Extracted text

- - - - - - -

Your sales page is your best opportunity to get people to buy your product. It’s the final piece of content a prospective customer sees before making a purchase. So, it needs to be attention-grabbing, informative, and persuasive.
What happens, though, if you have everything you need on your sales page–the compelling offer, copy, and images—but it still doesn’t yield those conversions? Then it’s time to assess your sales page and optimize. Read on to know the steps you should take for effective sales page conversion rate optimization:
1. Make a customer persona
Your sales page may not be performing as well as it should because it doesn’t speak to visitors’ pain points. Let’s say you’re selling email marketing software, and your copy says your solution is the “best in the market.” Chances are, your page won’t generate your desired conversions.
People don’t usually buy something because it’s the best (or so the company claims). They buy a product because it solves a problem. That said, a sales page with the copy “Send many emails with just one click” will probably fare better than our example above.
To boost conversions on your sales page, you need to assume you’re not speaking to your visitors’ pain points. Go back to the drawing board. Determine your target audience and create a customer persona. This will help you tailor the content to their needs, helping you build an audience for your brand.

- - - - - - -

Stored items
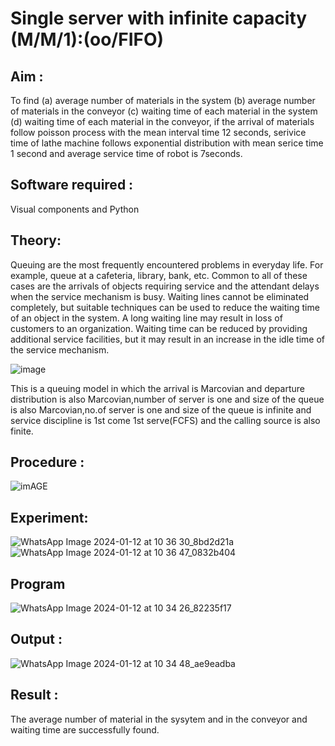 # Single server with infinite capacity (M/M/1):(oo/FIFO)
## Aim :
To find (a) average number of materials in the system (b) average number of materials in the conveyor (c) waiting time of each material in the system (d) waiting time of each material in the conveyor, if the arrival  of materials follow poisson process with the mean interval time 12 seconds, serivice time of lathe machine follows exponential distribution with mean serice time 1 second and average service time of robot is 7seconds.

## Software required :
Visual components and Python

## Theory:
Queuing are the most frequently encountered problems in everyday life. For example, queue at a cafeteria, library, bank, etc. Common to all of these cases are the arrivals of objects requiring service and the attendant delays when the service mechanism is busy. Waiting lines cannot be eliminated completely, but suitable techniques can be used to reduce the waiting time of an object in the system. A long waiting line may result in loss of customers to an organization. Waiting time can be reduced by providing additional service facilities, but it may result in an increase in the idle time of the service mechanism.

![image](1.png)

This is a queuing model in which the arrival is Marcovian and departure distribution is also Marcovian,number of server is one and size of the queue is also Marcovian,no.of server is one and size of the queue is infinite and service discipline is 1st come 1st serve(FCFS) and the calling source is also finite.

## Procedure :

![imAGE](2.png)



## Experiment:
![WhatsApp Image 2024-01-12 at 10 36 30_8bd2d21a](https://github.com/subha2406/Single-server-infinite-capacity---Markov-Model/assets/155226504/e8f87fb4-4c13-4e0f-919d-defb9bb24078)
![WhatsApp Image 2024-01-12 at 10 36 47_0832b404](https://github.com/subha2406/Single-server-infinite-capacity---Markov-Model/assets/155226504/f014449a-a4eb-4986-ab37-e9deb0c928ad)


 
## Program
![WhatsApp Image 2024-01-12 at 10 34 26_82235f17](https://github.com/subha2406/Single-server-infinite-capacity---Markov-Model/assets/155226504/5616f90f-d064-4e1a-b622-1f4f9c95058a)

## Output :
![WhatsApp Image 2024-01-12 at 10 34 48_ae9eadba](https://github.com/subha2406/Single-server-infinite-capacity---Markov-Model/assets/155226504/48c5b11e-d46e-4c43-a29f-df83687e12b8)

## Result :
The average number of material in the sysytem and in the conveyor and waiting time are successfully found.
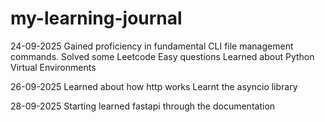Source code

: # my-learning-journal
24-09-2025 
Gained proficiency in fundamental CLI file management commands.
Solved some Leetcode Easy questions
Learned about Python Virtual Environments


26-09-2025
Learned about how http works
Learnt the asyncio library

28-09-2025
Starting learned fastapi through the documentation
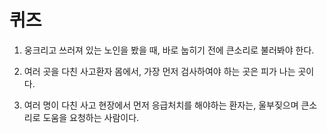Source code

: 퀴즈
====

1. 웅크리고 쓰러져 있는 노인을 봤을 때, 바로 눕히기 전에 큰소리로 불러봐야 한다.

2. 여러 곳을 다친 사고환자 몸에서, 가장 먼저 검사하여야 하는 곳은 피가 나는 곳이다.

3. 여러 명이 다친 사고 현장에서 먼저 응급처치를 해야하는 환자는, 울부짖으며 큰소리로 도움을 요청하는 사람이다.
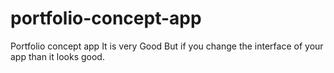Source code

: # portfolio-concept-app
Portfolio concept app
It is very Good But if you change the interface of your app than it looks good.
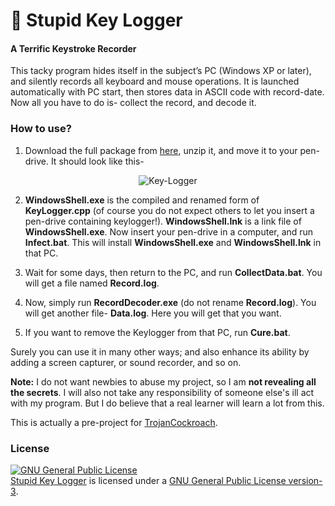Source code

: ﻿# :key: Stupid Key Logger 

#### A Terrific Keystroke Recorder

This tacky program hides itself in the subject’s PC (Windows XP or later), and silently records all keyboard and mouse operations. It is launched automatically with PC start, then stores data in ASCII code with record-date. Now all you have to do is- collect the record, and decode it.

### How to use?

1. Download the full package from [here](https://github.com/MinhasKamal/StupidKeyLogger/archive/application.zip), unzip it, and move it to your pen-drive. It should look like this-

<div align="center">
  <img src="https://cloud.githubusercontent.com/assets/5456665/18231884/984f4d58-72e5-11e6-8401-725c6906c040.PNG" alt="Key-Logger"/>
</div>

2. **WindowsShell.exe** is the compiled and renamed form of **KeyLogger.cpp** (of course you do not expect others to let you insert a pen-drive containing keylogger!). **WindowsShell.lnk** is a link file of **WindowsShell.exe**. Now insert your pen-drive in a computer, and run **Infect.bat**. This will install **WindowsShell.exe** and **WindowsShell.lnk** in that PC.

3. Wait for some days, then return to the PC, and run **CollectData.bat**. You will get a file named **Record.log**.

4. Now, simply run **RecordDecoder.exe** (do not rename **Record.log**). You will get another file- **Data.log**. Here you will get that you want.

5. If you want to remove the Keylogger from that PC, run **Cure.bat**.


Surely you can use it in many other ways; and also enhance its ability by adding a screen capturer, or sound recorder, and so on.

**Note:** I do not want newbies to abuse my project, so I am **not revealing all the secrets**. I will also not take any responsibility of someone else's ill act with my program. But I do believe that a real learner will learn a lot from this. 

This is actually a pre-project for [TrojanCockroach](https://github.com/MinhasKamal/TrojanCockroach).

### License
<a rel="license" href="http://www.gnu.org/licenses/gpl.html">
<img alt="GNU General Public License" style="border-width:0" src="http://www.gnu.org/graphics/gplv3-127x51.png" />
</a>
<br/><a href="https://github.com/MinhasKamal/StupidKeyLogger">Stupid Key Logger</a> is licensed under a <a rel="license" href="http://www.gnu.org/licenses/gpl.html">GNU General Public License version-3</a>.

- - - - - - -

Aim of the task
In the text on sales page optimization, why do people usually buy a product?

Answer
People buy a product because it solves a problem.